** start of Record extracts **

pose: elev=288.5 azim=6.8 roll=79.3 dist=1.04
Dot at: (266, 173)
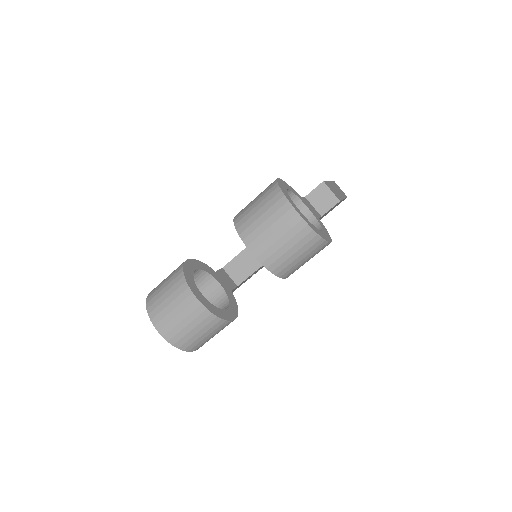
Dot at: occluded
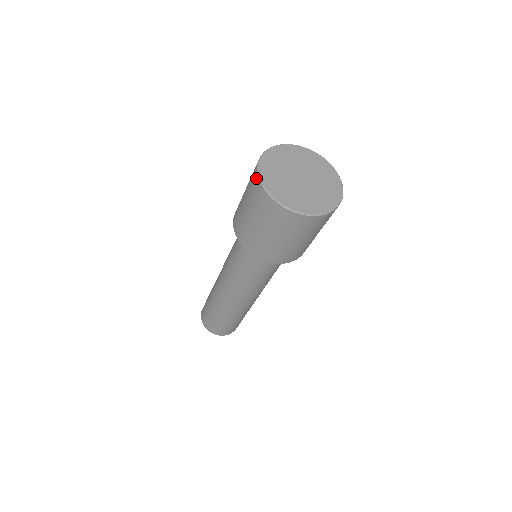
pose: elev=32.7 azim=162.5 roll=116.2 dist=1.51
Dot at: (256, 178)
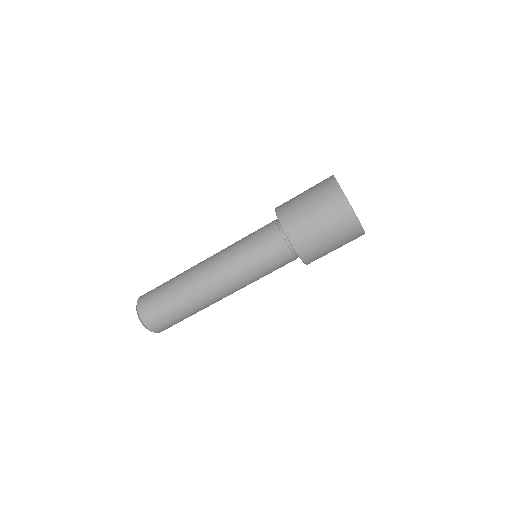
Dot at: (340, 195)
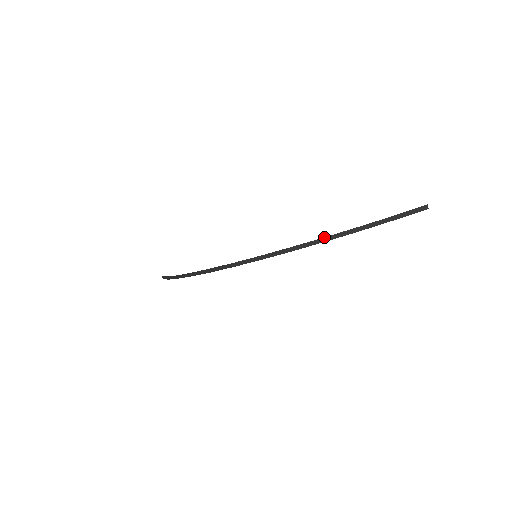
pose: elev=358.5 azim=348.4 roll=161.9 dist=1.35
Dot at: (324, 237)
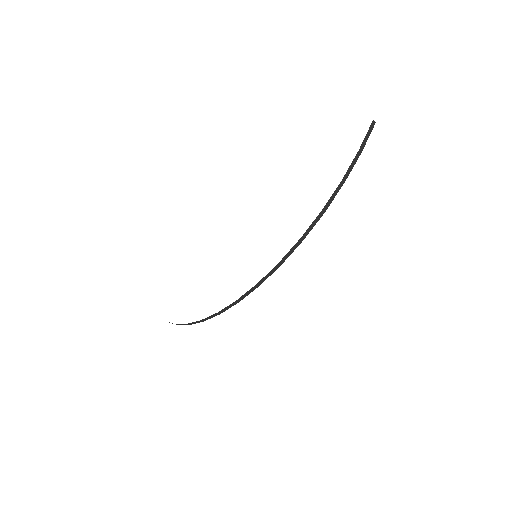
Dot at: (321, 211)
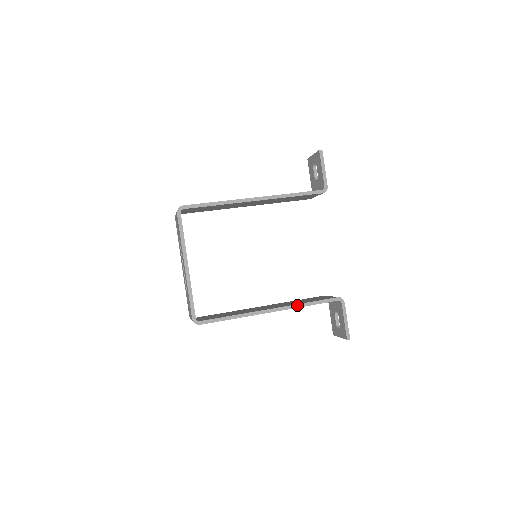
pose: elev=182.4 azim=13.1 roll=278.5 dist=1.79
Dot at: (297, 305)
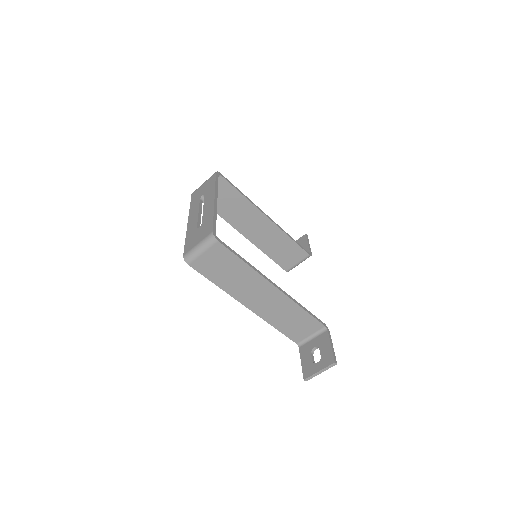
Dot at: (295, 301)
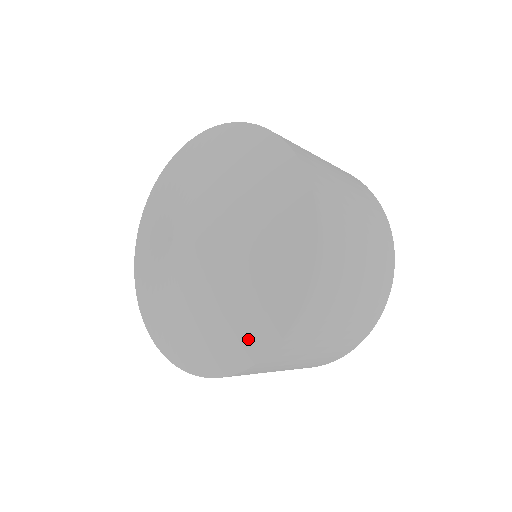
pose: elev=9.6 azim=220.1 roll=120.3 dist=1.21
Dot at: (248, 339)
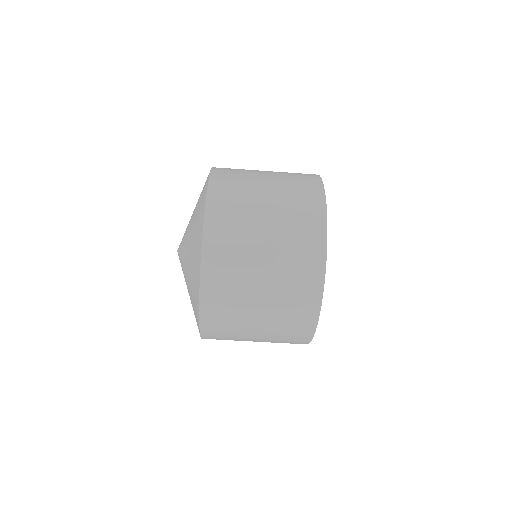
Dot at: (199, 224)
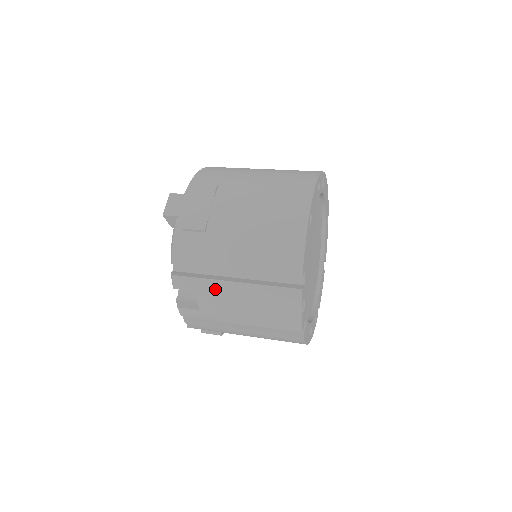
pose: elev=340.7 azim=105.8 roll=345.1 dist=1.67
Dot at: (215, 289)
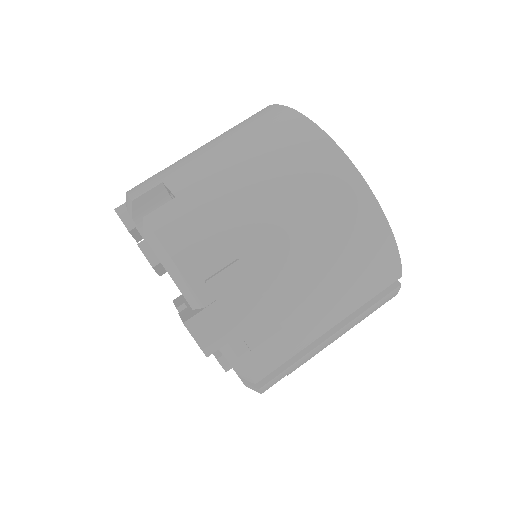
Dot at: (311, 355)
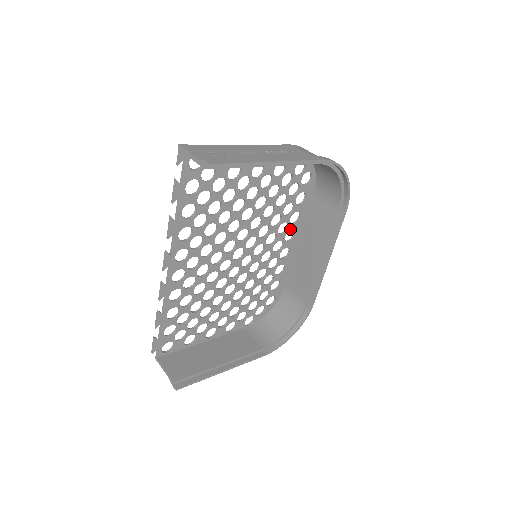
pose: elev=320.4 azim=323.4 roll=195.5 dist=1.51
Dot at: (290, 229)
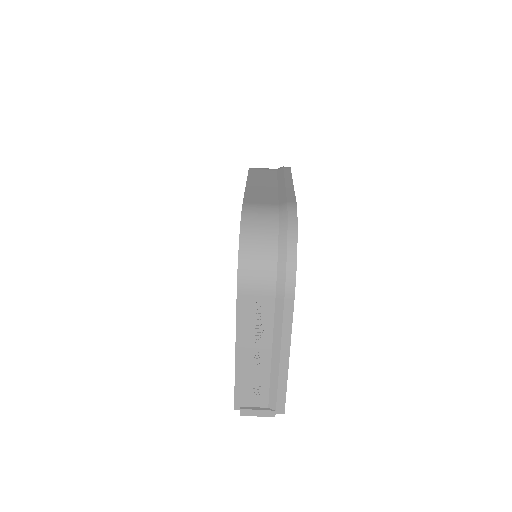
Dot at: occluded
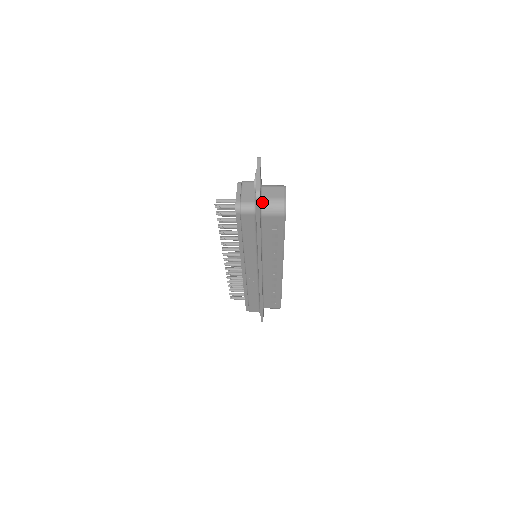
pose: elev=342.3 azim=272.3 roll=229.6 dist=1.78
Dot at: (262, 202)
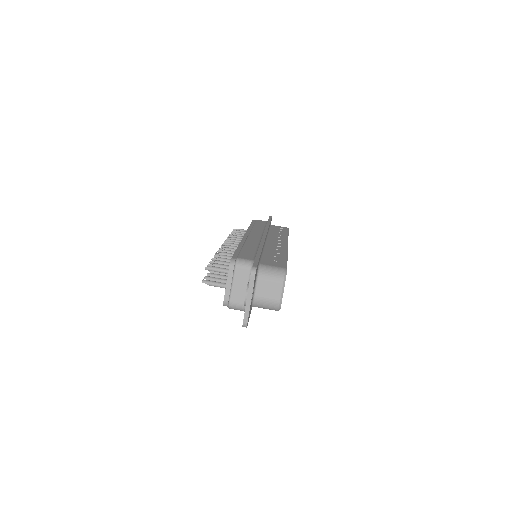
Dot at: (254, 301)
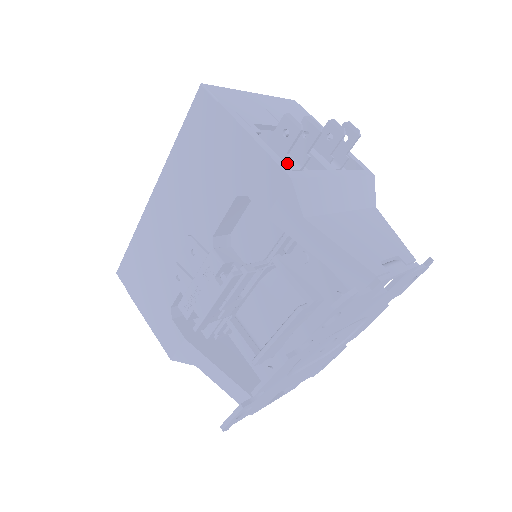
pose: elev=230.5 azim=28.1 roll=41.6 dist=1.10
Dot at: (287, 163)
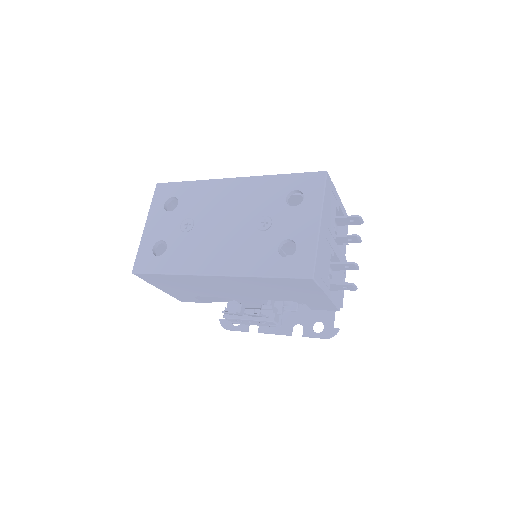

** end of Record extracts **

Please return every line of the data above word for word, but leave out the pictures.

Problem solution:
pose: elev=288.5 azim=6.8 roll=79.3 dist=1.04
Dot at: (266, 173)
Dot at: occluded
pose: elev=32.7 azim=162.5 roll=116.2 dist=1.51
Dot at: (256, 178)
Dot at: (340, 195)
pose: elev=358.5 azim=348.4 roll=161.9 dist=1.35
Dot at: (324, 237)
Dot at: (321, 211)
pose: elev=182.4 azim=13.1 roll=278.5 dist=1.79
Dot at: (297, 305)
Dot at: (295, 301)
pose: elev=9.6 azim=220.1 roll=120.3 dist=1.21
Dot at: (248, 339)
Dot at: (199, 224)
pose: elev=340.7 azim=105.8 roll=345.1 dist=1.67
Dot at: (215, 289)
Dot at: (311, 355)
pose: elev=320.4 azim=323.4 roll=195.5 dist=1.51
Dot at: (290, 229)
Dot at: occluded
pose: elev=342.3 azim=272.3 roll=229.6 dist=1.78
Dot at: (262, 202)
Dot at: (254, 301)
pose: elev=230.5 azim=28.1 roll=41.6 dist=1.10
Dot at: (287, 163)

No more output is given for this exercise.